# Given passage
5 Life Lessons from the Dalai Lama: Live 2013 Sydney Event
Yesterday I was lucky enough to attend the 2013 talk by his holiness, the 14th Dalai Lama in Sydney. Me and 10,000 other eager listeners gathered into one large arena, eager to take home a nugget of wisdom from the World’s most famous and profound global spiritual leader.
I’d like to add here that in my opinion the Dalai Lama is probably one of the most light-hearted and fun human beings I’ve ever encompassed. He doesn’t take himself too seriously and it’s this refreshing charm and humbleness that I believe have inspired many to follow his lead. At one point during the Q&As session his holiness even mentioned his dislike for too many formalities and seriousness. I have to say I agree with him!
So today I’ll recap on the most poignant points from the Dalai Lama’s 2 hour speech and interview.
The power of compassion
His holiness started out talking about the benefits of adopting a compassionate mindset. He referenced research that has proven compassion slows down the heart rate and assists the physical health of individuals. Conversely he was quick to point out that emotions such as fear, stress, anger and hatred are literally ‘eating away our immune systems.’ In-fact I recently wrote an article that goes into more detail about the research behind compassion if you’re interested in learning more about the science behind this behavior.
I wholeheartedly agree with his holiness when he said that he believes that compassion is our natural state. We are born as compassionate beings because this is what we learn from our first experiences of motherly love. If you think about it, when babies are brought into the world all they are shown is compassion. It’s only as they grow older that things like fear and anger start to creep in.
Making a difference
During the Q&As session, his holiness was asked:
“How can one person make a difference?”
This was one of the most poignant moments of the experience for me. The Dalai Lama’s response was this (I’m paraphrasing here):
“Global change must come from individuals – not large organisations like the United Nations. We have an opportunity and a responsibility to make a small contribution to a better and more compassionate world. Firstly the individual must start with their own inner peace, then extend this to the family, then to the community.”
The Dalai Lama then said one of the most profound things I’ve ever heard. Something that I know I’ll always remember. He said this:
“World peace must come from inner peace.”
Wow. This was an epiphany for me. It’s funny how as human beings we can get caught up in the enormity of something as outlandish as ‘World Peace’ – and in doing so we miss the whole point. Humanity spends so much time focusing on fixing external problems, when all we need to do is look inside for the answers.

# Exercise task A
In the Dalai Lama recap, how many other listeners gathered in the arena alongside the writer?
# Exercise task B
Copy the Dalai Lama recap word for word from "5 Life Lessons" to "agree with him!".

# Dataset excerpt
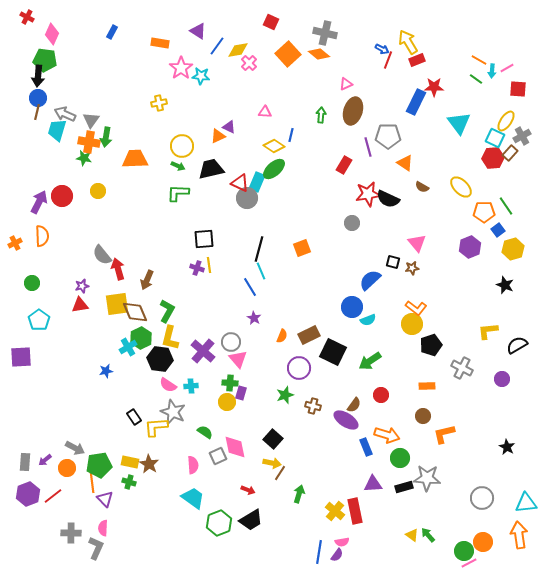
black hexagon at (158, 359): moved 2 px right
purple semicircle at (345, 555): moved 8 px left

# Exercise response A
10,000

# Exercise response B
5 Life Lessons from the Dalai Lama: Live 2013 Sydney Event
Yesterday I was lucky enough to attend the 2013 talk by his holiness, the 14th Dalai Lama in Sydney. Me and 10,000 other eager listeners gathered into one large arena, eager to take home a nugget of wisdom from the World’s most famous and profound global spiritual leader.
I’d like to add here that in my opinion the Dalai Lama is probably one of the most light-hearted and fun human beings I’ve ever encompassed. He doesn’t take himself too seriously and it’s this refreshing charm and humbleness that I believe have inspired many to follow his lead. At one point during the Q&As session his holiness even mentioned his dislike for too many formalities and seriousness. I have to say I agree with him!